Hal inilah yang melanda pemeluk agama Kristen dengan loyalitas tinggi pada paus dan kaum muslim yang menjadikan semangat jihad sebagai pandangan hidup, lalu berada pada posisi saing yang sama dalam merebut hegemoni. Konsekwensinya, konflik berdasarkan kepentingan dan warisan sejarah pun tidak dapat dihindari yang dalam sejarah dikenal sebagai Perang Salib.

Penanaman peristiwa akbar ini , didorong oleh pertimbangan kondisional sekitar terjadinya ekspedisi militer yang dilancarkan oleh pihak Kristen terhadap kekuatan Muslim dalam periode 1095-1291 M. hal ini disebabkan karena adanya dugaan bahwa pihak kristen dalam melancarkan serangan tersebut didorong oleh motivasi keagamaan.

Selain itu, penamaan ini juga disebabkan atas penggunaan simbol salib pada saat terjadi perang. Namun jika dicermati lebih mendalam akan terlihat adanya beberapa kepentingan individu yang turut mewarnai Perang Salib ini, dapat dilihat dari beberapa kondisi yang mengiringi sekaligus motif terjadinya.

Propaganda Alexius Comnenus kepada Paus Urbanus II, untuk membahas kekalahannya dalam peperangan melawan pasukan Saljuq. Bahwa Paus merupakan sumber otoritas tertinggi di Barat yang didengar dan ditaati propagandanya. Paus Urbanus II segera mengumpulkan tokoh-tokoh-tokoh Kristen, sebelah tenggara Prancis. Dalam pidatonya di Clermont, sang Paus memerintahkan kepada pengikut Kristen agar mengangkat senjata melawan pasukan muslim.

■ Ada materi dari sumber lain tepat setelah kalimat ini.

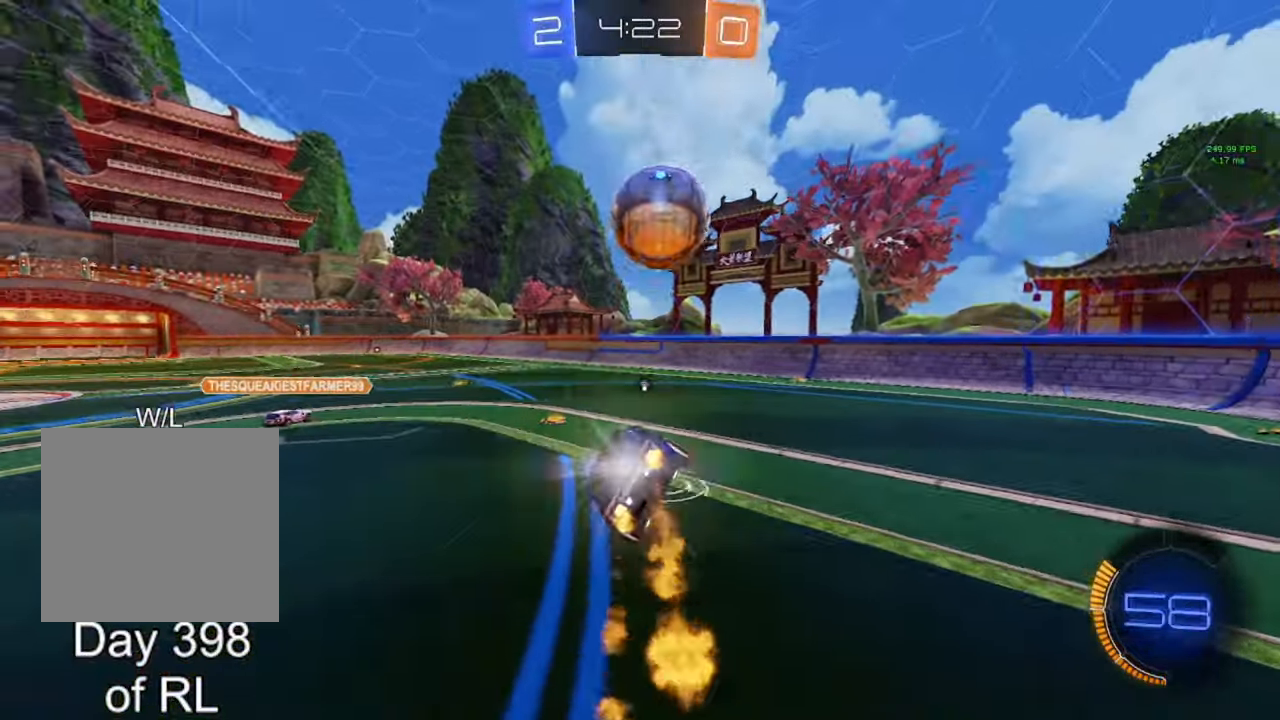
{"buttons": ["R2"], "left_stick": "center", "right_stick": "center", "events": [[100, "B", "up"], [117, "L1", "up"], [150, "left_stick", "center"], [283, "left_stick", "right"], [383, "left_stick", "center"]]}
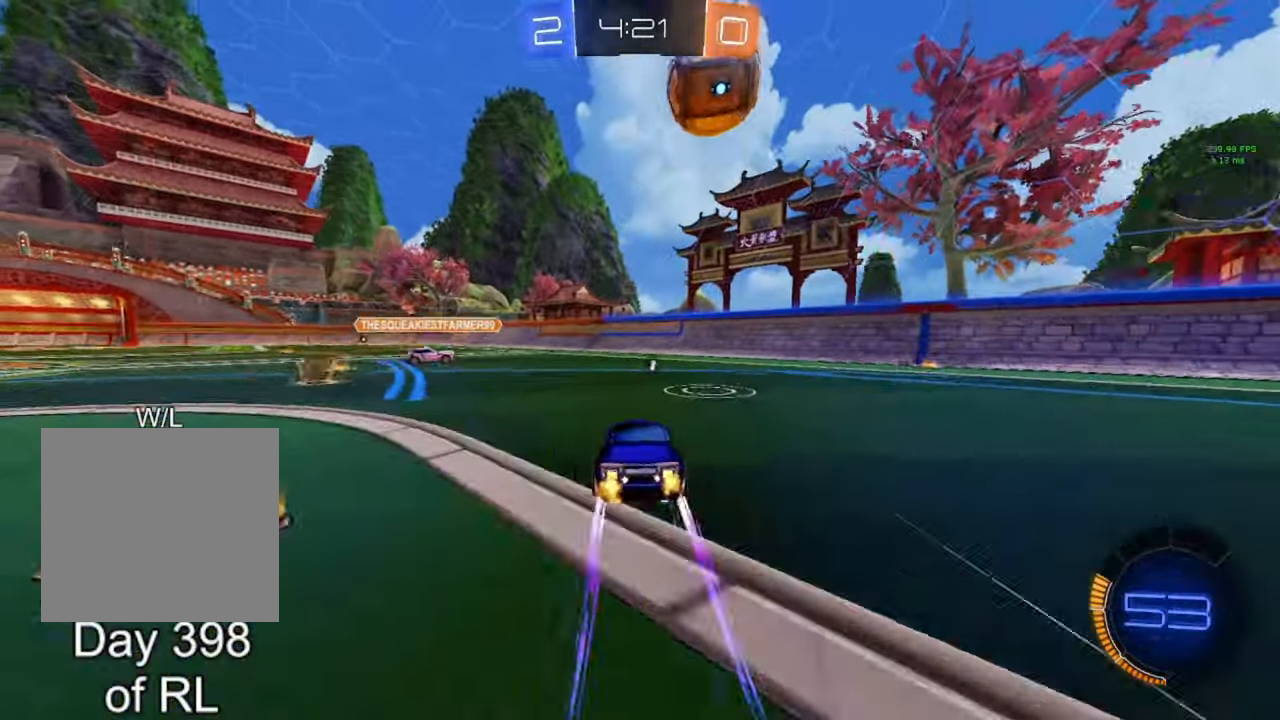
{"buttons": [], "left_stick": "center", "right_stick": "center", "events": [[17, "R2", "up"], [50, "left_stick", "right"], [150, "left_stick", "center"], [367, "Y", "down"], [433, "Y", "up"]]}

Dalam propagandanya sang Paus menjanjikan apapun atas segala dosa bagi mereka yang bersedia bergabung dalam peperangan ini. Mereka isu persatuan umat Kristen segera bergema menyatukan negeri-negeri sang Kristen melalui seruan Paus ini. Dalam waktu yang singkat sekitar 150.000 pasukan Kristen berbondong-bondong memenihi seruan sang paus, mereka berkumpul di Konstantinovel. Sebagian besar pasukan ini adalah bangsa Prancis dan bangsa Normandia.

B.  Rumusan Masalah

  1. Apa Sejarah dan Penyebab Terjadinya Perang Salib?
  2. Apa Macam-macam Periodisasi perang salib?
  3. Bagaimana Akibat dari Terjadinya Perang Salib?
  4. Apa Saja Peninggalan dari Perang Salib?

BAB II
PEMBAHASAN

A. Pengertian Perang Salib

Perang salib adalah perang yang terjadi antara umat Islam dan Kristen Eropa dalam upaya memperebutkan tanah suci Yerussalem. Perang ini merujuk pada perang antara abad 11 sampai abad 13 tepat pada tahun 1096 sampai dengan 1291. Rentang waktu ini membuat perang salib masuk dalam kategori perang terpanjang sepanjang sejarah peradaban manusia.

erang salib terjadi selama kurang lebih dua abad. Peristiwa ini menanamkan benih permusuhan dan kebencian orang-orang Kristen terhadap orang Islam, yang kemudian meletusnya Perang Salib ini. Kebencian ini bertambah setelah dinasti Seljuk dapat merebut Baitul Maqdis pada tahun 471 H dari kekuasaan Dinasti Fathimiyyah yang berkedudukan di Mesir. Hingga akhirnya kebijakan yang dikeluarkan oleh Dinasti Seljuk bagi umat Kristiani yang hendak berziarah kesana dirasakan sangat memberatkan dan menyulitkan. Perang ini juga merupakan kumpulan gelombang dari pertikaian agama bersenjata yang dimulai oleh kaum Kristiani, yakni pada periode 1096-1291.[1]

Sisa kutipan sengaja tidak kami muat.